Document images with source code
================================

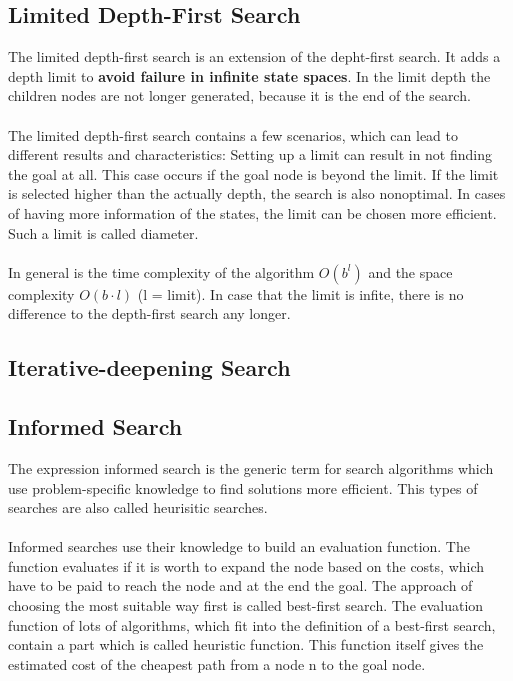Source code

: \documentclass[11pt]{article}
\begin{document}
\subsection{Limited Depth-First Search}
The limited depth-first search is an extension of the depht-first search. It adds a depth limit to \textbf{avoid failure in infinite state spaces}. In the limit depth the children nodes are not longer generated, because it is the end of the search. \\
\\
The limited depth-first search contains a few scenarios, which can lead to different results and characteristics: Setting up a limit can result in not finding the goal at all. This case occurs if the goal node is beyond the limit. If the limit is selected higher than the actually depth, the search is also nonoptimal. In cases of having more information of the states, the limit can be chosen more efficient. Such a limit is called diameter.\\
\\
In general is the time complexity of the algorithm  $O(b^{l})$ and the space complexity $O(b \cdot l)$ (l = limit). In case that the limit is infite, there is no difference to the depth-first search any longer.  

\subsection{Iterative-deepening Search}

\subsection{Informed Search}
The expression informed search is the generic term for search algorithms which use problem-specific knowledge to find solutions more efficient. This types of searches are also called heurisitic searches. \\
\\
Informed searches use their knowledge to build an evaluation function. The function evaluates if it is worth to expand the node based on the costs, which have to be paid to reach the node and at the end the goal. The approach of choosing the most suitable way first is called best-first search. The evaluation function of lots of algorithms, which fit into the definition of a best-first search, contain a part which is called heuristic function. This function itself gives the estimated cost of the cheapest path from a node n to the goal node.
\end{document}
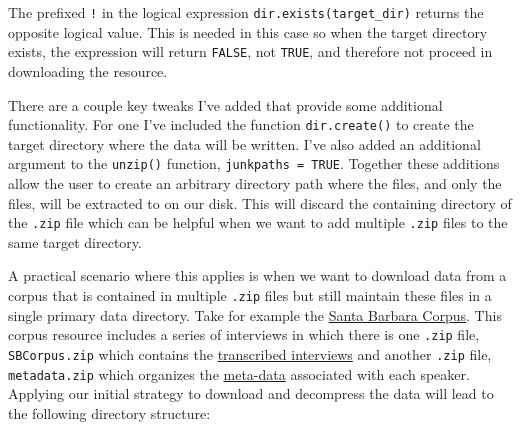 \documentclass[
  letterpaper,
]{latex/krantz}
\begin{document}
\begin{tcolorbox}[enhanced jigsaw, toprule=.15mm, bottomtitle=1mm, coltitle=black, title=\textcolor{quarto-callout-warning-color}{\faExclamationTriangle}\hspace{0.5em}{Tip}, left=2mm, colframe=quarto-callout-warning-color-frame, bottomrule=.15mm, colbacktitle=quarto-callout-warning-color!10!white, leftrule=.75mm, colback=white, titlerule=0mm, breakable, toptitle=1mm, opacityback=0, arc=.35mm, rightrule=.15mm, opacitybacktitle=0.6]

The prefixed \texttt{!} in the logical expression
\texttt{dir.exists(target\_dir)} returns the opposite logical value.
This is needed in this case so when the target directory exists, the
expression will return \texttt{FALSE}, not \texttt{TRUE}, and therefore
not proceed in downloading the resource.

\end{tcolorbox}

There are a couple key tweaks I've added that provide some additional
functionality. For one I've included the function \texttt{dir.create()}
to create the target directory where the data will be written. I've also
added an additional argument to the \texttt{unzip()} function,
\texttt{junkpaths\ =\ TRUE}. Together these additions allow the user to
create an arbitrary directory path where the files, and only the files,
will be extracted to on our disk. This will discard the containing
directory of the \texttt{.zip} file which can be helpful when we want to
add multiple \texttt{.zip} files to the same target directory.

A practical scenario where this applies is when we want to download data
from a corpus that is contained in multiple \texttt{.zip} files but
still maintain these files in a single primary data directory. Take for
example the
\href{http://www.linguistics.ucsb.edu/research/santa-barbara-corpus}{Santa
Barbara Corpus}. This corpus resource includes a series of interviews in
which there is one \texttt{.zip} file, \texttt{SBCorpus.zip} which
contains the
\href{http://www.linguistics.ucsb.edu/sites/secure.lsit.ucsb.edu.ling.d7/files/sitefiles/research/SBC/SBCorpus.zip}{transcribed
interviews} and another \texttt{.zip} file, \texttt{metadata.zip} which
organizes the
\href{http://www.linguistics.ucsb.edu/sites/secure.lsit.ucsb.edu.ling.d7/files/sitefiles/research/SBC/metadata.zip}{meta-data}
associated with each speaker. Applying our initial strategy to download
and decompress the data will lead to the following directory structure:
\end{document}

================================

→ Task item
Copy each line in the entries above where the word "goal" shows up.

→ Completed task
The limited depth-first search contains a few scenarios, which can lead to different results and characteristics: Setting up a limit can result in not finding the goal at all. This case occurs if the goal node is beyond the limit. If the limit is selected higher than the actually depth, the search is also nonoptimal. In cases of having more information of the states, the limit can be chosen more efficient. Such a limit is called diameter.\\
Informed searches use their knowledge to build an evaluation function. The function evaluates if it is worth to expand the node based on the costs, which have to be paid to reach the node and at the end the goal. The approach of choosing the most suitable way first is called best-first search. The evaluation function of lots of algorithms, which fit into the definition of a best-first search, contain a part which is called heuristic function. This function itself gives the estimated cost of the cheapest path from a node n to the goal node.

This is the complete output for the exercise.